You’ll have to forgive me but I’m about to get shamelessly sentimental here…
There are those moments when something you’ve seen or heard or done a thousand times hits you from just the right angle that it becomes new again. When every memory that clouds what it really is falls away and you’re left with something that you’re seeing with total clarity, as if it’s the first time you ever saw it. My musical moment of 2012 was one of these.
It was 3am in April, the air was warm and still and the sky was clear enough that you could see perfectly by the moonlight alone. My wife lay asleep down the hall and I stood in my sitting room cradling my son, barely a month old. Just audible from a pair of speakers in a corner of the room came the sound of Billie Holiday’s Lady In Satin. An album that I’ve known for years, an album that has followed me around but never fully burrowed its way into my skull in the way I’d hoped. But in that moment, I heard in Billie Holiday’s voice what I’d been told I was always supposed to. The vulnerability and sadness, the supreme control that masked the emotion that always threatened to break free.
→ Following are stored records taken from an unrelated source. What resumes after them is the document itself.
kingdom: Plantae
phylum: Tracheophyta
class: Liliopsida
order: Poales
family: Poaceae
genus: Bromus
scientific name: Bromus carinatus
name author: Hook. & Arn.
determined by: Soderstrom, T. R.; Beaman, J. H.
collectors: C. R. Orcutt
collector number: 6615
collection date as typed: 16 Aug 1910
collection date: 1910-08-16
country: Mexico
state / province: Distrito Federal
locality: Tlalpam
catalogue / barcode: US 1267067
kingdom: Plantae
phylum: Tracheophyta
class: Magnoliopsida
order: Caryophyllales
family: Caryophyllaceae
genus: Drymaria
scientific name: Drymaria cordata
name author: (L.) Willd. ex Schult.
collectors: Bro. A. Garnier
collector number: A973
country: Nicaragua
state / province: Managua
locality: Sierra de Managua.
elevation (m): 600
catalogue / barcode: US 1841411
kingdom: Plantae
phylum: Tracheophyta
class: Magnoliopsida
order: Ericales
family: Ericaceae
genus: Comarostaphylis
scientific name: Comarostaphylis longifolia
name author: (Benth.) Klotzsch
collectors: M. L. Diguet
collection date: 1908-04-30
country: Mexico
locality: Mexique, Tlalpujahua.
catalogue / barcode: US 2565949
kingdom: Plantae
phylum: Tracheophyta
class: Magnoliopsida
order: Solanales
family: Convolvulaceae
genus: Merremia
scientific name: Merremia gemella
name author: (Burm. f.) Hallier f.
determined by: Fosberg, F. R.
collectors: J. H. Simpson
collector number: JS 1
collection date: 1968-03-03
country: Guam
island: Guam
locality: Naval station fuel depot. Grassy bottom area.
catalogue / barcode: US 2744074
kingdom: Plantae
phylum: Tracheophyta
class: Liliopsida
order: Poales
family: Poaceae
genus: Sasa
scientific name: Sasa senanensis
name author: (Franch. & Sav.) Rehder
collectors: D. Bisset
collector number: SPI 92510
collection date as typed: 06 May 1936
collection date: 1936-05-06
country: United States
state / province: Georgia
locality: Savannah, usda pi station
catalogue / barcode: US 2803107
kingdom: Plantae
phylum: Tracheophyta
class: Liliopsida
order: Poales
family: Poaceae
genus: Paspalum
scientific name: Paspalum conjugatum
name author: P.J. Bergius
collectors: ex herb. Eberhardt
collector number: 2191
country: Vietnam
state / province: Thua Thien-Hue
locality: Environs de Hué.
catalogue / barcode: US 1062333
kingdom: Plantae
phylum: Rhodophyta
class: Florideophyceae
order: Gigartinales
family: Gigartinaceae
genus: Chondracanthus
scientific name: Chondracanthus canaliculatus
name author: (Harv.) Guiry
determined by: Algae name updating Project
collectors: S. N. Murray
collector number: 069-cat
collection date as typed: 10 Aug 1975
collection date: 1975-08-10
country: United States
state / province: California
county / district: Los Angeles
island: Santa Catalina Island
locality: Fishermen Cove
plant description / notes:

It was like I’d been hearing an eerily accurate impression for years and all of a sudden I’d finally been allowed to hear to real thing in all of its glorious imperfection.
Every moment as the album played was clear in ways it had never been, and with it every thing in the room around me was as well, as though my existence had shifted and I was only now seeing it. And as my son fell as asleep in my arms I was hearing this music in the same way he was: for the first time.